From a practical standpoint, as long as the light comes on before you start (this is critical), and goes (and stays) off in normal operation, you're fine and you probably have better things to worry about.




Rand
Yes I know where the term came from long ago. I learn every day. A weak charging cycle is normal? This is when we start to have a problem. Did your car go off the line with a problem? Was it a weak engineering thing? Look at what causes the problems today.
Spoke
QUOTE(Rand @ Jul 29 2019, 07:04 PM) *

Yes I know where the term came from long ago. I learn every day. A weak charging cycle is normal? This is when we start to have a problem. Did your car go off the line with a problem? Was it a weak engineering thing? Look at what causes the problems today.


Most likely not an issue coming off the line. As parts wear and time takes its toll along with armature brushes wearing, it could be such that a very low RPM startup could keep the alternator from bootstrapping and getting into regulation.

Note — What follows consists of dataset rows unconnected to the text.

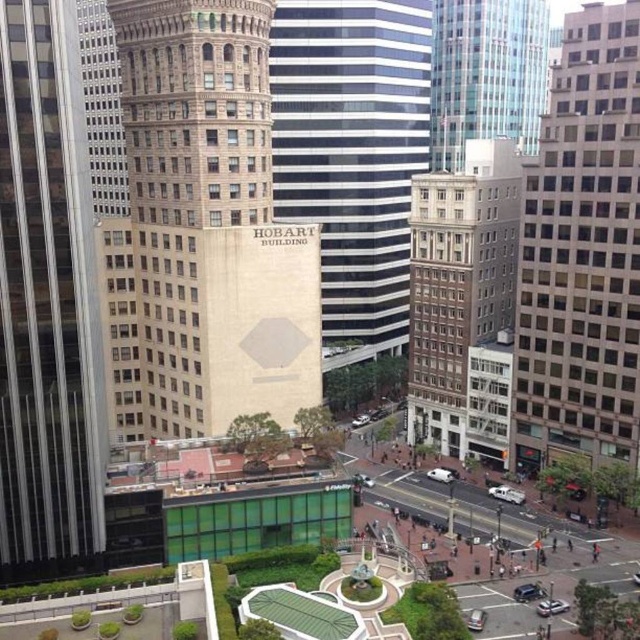
You are standing in the plaza and want to reach the base of the Hobart Building. You see two points marked on the ground ahead of you. One is at point (592, 428) and the other is at point (376, 180). Which point is closer to you as you face the direction of the Hobart Building?

Point (592, 428) is closer to the viewer than point (376, 180).

You are a city planner assessing the urban layout. You need to determine if the beige glass building at right can be expanded to match the width of the black and white striped building at center. Based on the current spatial configuration, is this expansion feasible without altering the existing structures?

The beige glass building at right is currently narrower than the black and white striped building at center. However, expanding it to match the width would require space that is already occupied by other structures or public areas, making the expansion infeasible without altering existing structures.

Based on the scene description and the provided coordinates, which object corresponds to the point labeled as point (48, 304)?

The point (48, 304) corresponds to the glassy steel skyscraper at center as described in the scene.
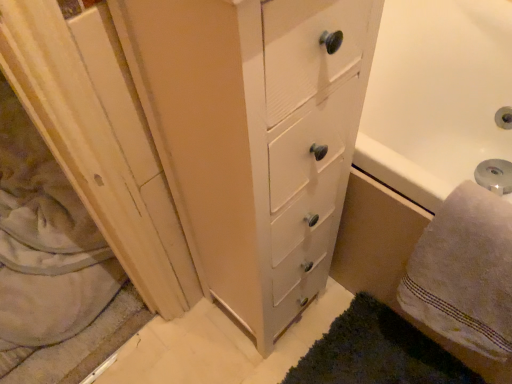
Question: Is wooden screen door at left a part of dark green shaggy rug at lower right?

Choices:
 (A) yes
 (B) no

Answer: (B)

Question: Is dark green shaggy rug at lower right taller than wooden screen door at left?

Choices:
 (A) yes
 (B) no

Answer: (B)

Question: Considering the relative sizes of dark green shaggy rug at lower right and wooden screen door at left in the image provided, is dark green shaggy rug at lower right smaller than wooden screen door at left?

Choices:
 (A) no
 (B) yes

Answer: (B)

Question: Is dark green shaggy rug at lower right far from wooden screen door at left?

Choices:
 (A) no
 (B) yes

Answer: (A)

Question: Is dark green shaggy rug at lower right facing towards wooden screen door at left?

Choices:
 (A) yes
 (B) no

Answer: (B)

Question: Can you see dark green shaggy rug at lower right touching wooden screen door at left?

Choices:
 (A) no
 (B) yes

Answer: (A)

Question: Does white fluffy towel at lower right have a lesser height compared to wooden screen door at left?

Choices:
 (A) no
 (B) yes

Answer: (A)

Question: Is white fluffy towel at lower right not inside wooden screen door at left?

Choices:
 (A) no
 (B) yes

Answer: (B)

Question: Is white fluffy towel at lower right not close to wooden screen door at left?

Choices:
 (A) no
 (B) yes

Answer: (A)

Question: Is white fluffy towel at lower right turned away from wooden screen door at left?

Choices:
 (A) yes
 (B) no

Answer: (B)

Question: Can you confirm if white fluffy towel at lower right is wider than wooden screen door at left?

Choices:
 (A) no
 (B) yes

Answer: (A)

Question: From a real-world perspective, is white fluffy towel at lower right physically below wooden screen door at left?

Choices:
 (A) yes
 (B) no

Answer: (B)

Question: From the image's perspective, is dark green shaggy rug at lower right over white fluffy towel at lower right?

Choices:
 (A) yes
 (B) no

Answer: (B)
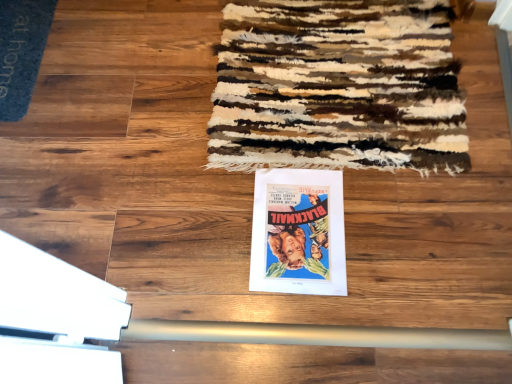
What are the coordinates of `vacant space positioned to the left of textured woolen mat at upper center` in the screenshot? It's located at (130, 116).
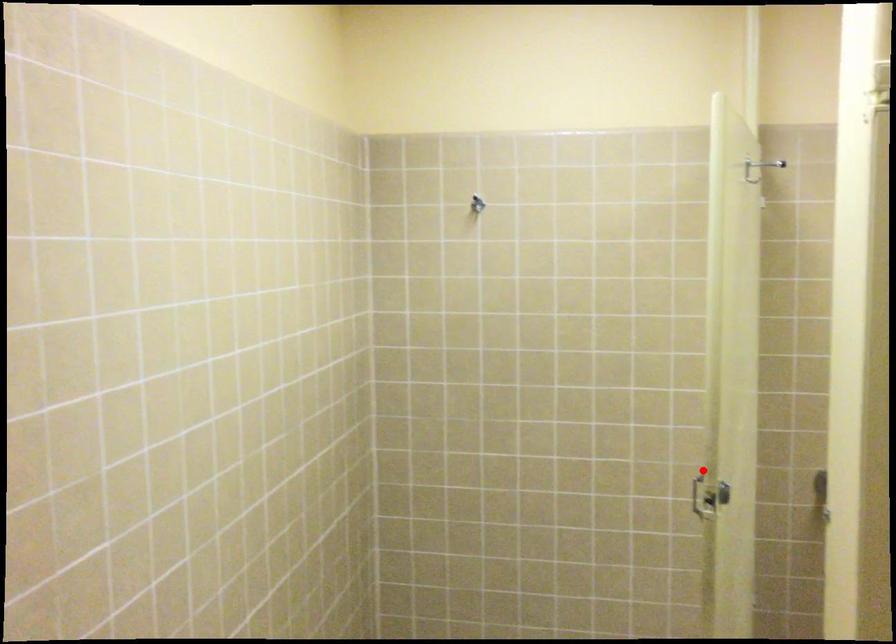
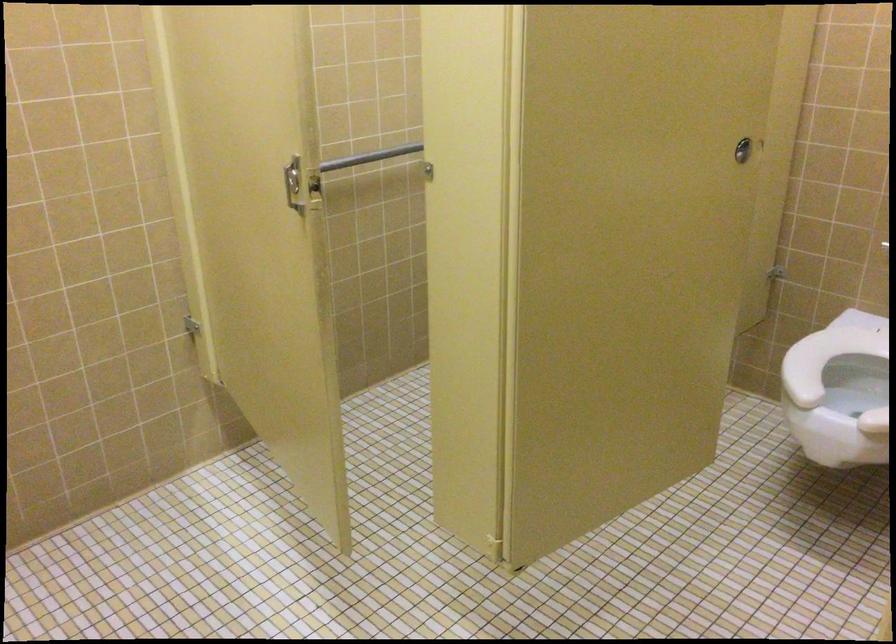
Question: A red point is marked in image1. In image2, is the corresponding 3D point closer to the camera or farther? Reply with the corresponding letter.

Choices:
 (A) The corresponding 3D point is closer.
 (B) The corresponding 3D point is farther.

Answer: (A)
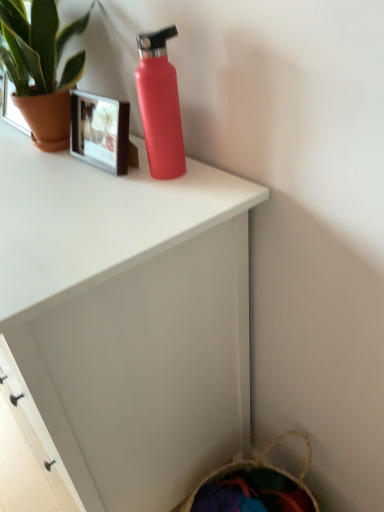
Locate an element on the screen. vacant space to the left of matte pink bottle at upper center is located at coordinates (77, 185).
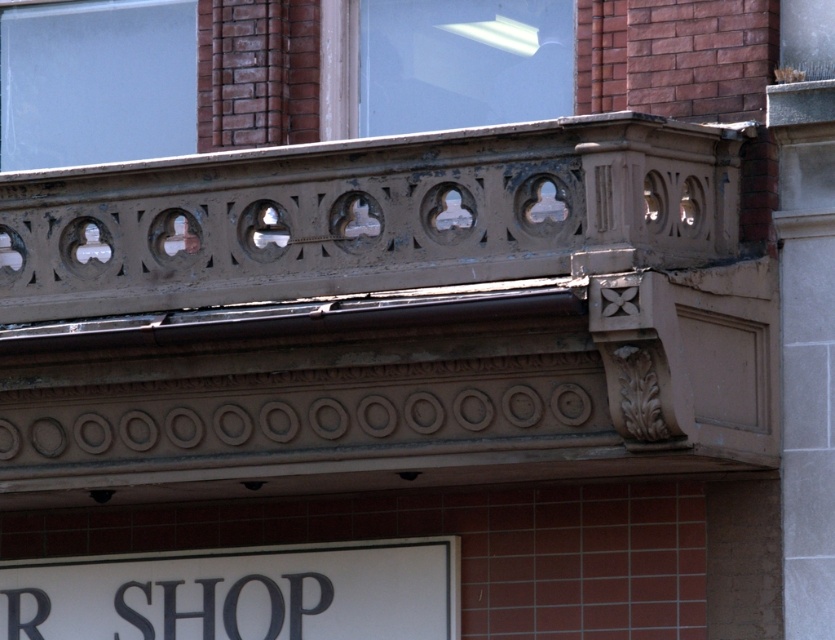
You are standing at the base of the building shown in the image. You want to take a photo of the matte brown balcony at upper center using a camera with a maximum zoom range of 50 feet. Will you be able to capture the entire balcony in your photo without moving closer?

The matte brown balcony at upper center is 53.56 feet from the camera, which exceeds the camera maximum zoom range of 50 feet. Therefore, you will not be able to capture the entire balcony in your photo without moving closer.

You are standing in front of the building and want to look through the transparent glass window at upper left. Where should you look relative to the shop sign?

The transparent glass window at upper left is located at point (95,81), which is to the upper left of the shop sign. So you should look towards the upper left direction relative to the shop sign to see the window.

In the scene shown: You are a delivery person trying to find the entrance to the shop. You see a white matte sign at lower center and a transparent glass window at upper center. Which object is positioned to the left side of the other?

The white matte sign at lower center is to the left of transparent glass window at upper center.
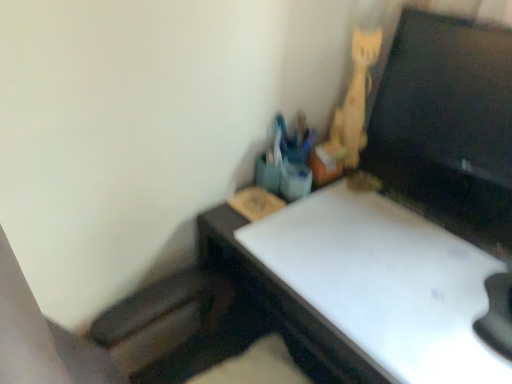
Question: Is the depth of wooden cat at upper right greater than that of black glossy monitor at upper right?

Choices:
 (A) no
 (B) yes

Answer: (B)

Question: Does wooden cat at upper right have a greater height compared to black glossy monitor at upper right?

Choices:
 (A) no
 (B) yes

Answer: (B)

Question: Does wooden cat at upper right have a larger size compared to black glossy monitor at upper right?

Choices:
 (A) yes
 (B) no

Answer: (B)

Question: Can you confirm if wooden cat at upper right is positioned to the right of black glossy monitor at upper right?

Choices:
 (A) yes
 (B) no

Answer: (B)

Question: From the image's perspective, is wooden cat at upper right on black glossy monitor at upper right?

Choices:
 (A) no
 (B) yes

Answer: (A)

Question: Considering the relative sizes of wooden cat at upper right and black glossy monitor at upper right in the image provided, is wooden cat at upper right wider than black glossy monitor at upper right?

Choices:
 (A) yes
 (B) no

Answer: (A)

Question: Considering the relative sizes of black glossy monitor at upper right and wooden cat at upper right in the image provided, is black glossy monitor at upper right wider than wooden cat at upper right?

Choices:
 (A) yes
 (B) no

Answer: (B)

Question: Does black glossy monitor at upper right turn towards wooden cat at upper right?

Choices:
 (A) no
 (B) yes

Answer: (B)

Question: Is black glossy monitor at upper right next to wooden cat at upper right and touching it?

Choices:
 (A) no
 (B) yes

Answer: (A)

Question: Is black glossy monitor at upper right to the right of wooden cat at upper right from the viewer's perspective?

Choices:
 (A) yes
 (B) no

Answer: (A)

Question: Considering the relative positions of black glossy monitor at upper right and wooden cat at upper right in the image provided, is black glossy monitor at upper right behind wooden cat at upper right?

Choices:
 (A) no
 (B) yes

Answer: (A)

Question: Does black glossy monitor at upper right have a lesser width compared to wooden cat at upper right?

Choices:
 (A) no
 (B) yes

Answer: (B)

Question: From the image's perspective, is black glossy monitor at upper right located above or below wooden cat at upper right?

Choices:
 (A) above
 (B) below

Answer: (A)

My 914 with 2056 w/carbs will idle very low (300 RPM) when cold. The alternator gets started but because the battery has just been stressed with starting, I don't get full 14V until I rev the engine to about 1200 RPM or more. The voltmeter will read around 13V until the engine is revved a couple of times then it stays at 14V for all RPM ranges.
porschetub
QUOTE(SirAndy @ Jul 28 2019, 05:22 PM) *

What engine? My /6 does the same thing and i have been told that it is normal ...
idea.gif

agree.gif same with my rebuilt bosch 911 unit...good to hear.